Fever - Some fevers can be protracted over weeks
Malaise, myalgia, headache and chills – 2/3
Nausea, vomiting and arthralgia – ¼ to ½
Rash (Macular, mucopapular, petechial) – 1/3
Meningism – ¼

More rarely – Seizures, coma, renal failure, heart failure and respiratory failure
There has been a single case of myocarditis and multi-organ failure in a healthy adolescent.

Laboratory findings:
  
Most common triad is leucopenia, thrombocytopenia and elevated transaminases.

CBC
Leucopenia. This tends to be caused by lymphopenia initially followed by neutropenia as in this patient.
Thrombocytopenia
Anaemia

CHEMISTRY.
Elevated transaminases, LDH and Alk phos
Hyponatreamia
Elevated creatinine

CSF, when neurological symptoms
Lymphocytic pleocytosis and elevated CSF protein

Diagnosis
Usually by PCR methods. Note this test may not detect the recently reported third species, E. muris, found in Wisconsin and Minnesota.

Differential diagnosis
This can be a difficult diagnosis to make. It is clinically and geographically similar to RMSF. It can also present like mononucleosis, TTP, hematologic malignancy, cholangitis, the early phases of hepatitis A infection. This is especially so in immunocompromised patients whose clinical features may not be as obvious initially. Common transplant drugs such as Bactrim/Septra, valganciclovir, mycophenolate and azathioprine can also cause cytopenias.

Treatment (adults)
Doxycycline 100mg iv or po bid for about 10 days.
Note this will also treat RMSF which is often confused with ehrlichiosis.
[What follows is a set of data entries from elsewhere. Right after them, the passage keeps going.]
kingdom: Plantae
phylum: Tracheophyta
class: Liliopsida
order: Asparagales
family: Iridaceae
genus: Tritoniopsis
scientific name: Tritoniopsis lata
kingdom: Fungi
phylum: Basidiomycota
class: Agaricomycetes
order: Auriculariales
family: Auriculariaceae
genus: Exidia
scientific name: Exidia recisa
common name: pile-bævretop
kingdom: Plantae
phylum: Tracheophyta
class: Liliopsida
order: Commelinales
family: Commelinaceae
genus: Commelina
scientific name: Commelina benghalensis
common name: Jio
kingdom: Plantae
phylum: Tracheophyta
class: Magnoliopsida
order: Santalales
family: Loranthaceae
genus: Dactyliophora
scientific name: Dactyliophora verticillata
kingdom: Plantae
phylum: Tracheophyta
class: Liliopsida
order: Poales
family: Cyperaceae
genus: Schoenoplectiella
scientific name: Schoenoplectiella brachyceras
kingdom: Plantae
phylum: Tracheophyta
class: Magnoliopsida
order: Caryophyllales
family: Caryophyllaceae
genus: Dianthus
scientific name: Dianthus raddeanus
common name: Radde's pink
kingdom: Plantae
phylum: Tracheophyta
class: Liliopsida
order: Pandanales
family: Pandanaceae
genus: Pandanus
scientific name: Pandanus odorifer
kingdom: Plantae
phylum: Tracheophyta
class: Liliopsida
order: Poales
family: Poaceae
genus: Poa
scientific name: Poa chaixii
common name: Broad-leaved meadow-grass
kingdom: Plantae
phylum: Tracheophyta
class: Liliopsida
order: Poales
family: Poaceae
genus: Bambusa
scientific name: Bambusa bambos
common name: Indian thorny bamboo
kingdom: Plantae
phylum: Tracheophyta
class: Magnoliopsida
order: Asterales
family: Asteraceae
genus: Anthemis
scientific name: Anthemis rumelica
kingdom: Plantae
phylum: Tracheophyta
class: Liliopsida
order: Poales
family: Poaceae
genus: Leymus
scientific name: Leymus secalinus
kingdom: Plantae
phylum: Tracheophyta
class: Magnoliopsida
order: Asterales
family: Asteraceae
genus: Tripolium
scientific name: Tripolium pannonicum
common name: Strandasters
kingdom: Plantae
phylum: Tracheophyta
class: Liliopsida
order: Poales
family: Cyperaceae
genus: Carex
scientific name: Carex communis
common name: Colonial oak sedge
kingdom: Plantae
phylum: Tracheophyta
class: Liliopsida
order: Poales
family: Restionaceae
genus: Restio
Outcomes. Mortality is about 5%. Most commonly due to viral or fungal super-infections (Invasive aspergillosis, candida, HSV).

This interesting case illustrates the difficulty in diagnosing tick borne infections. They can be lethal and severe in our immunosuppressed transplant population and can be a cause of renal failure in any patient. Also of interest in this case is the lymphocytopenic and neutropenic trending that is usually more peculiar to Anaplasma phagocytophilum which causes human granulocytic anaplasmosis (HGA). We did not test for A phagocytophilum as ehrlichae PCR was positive.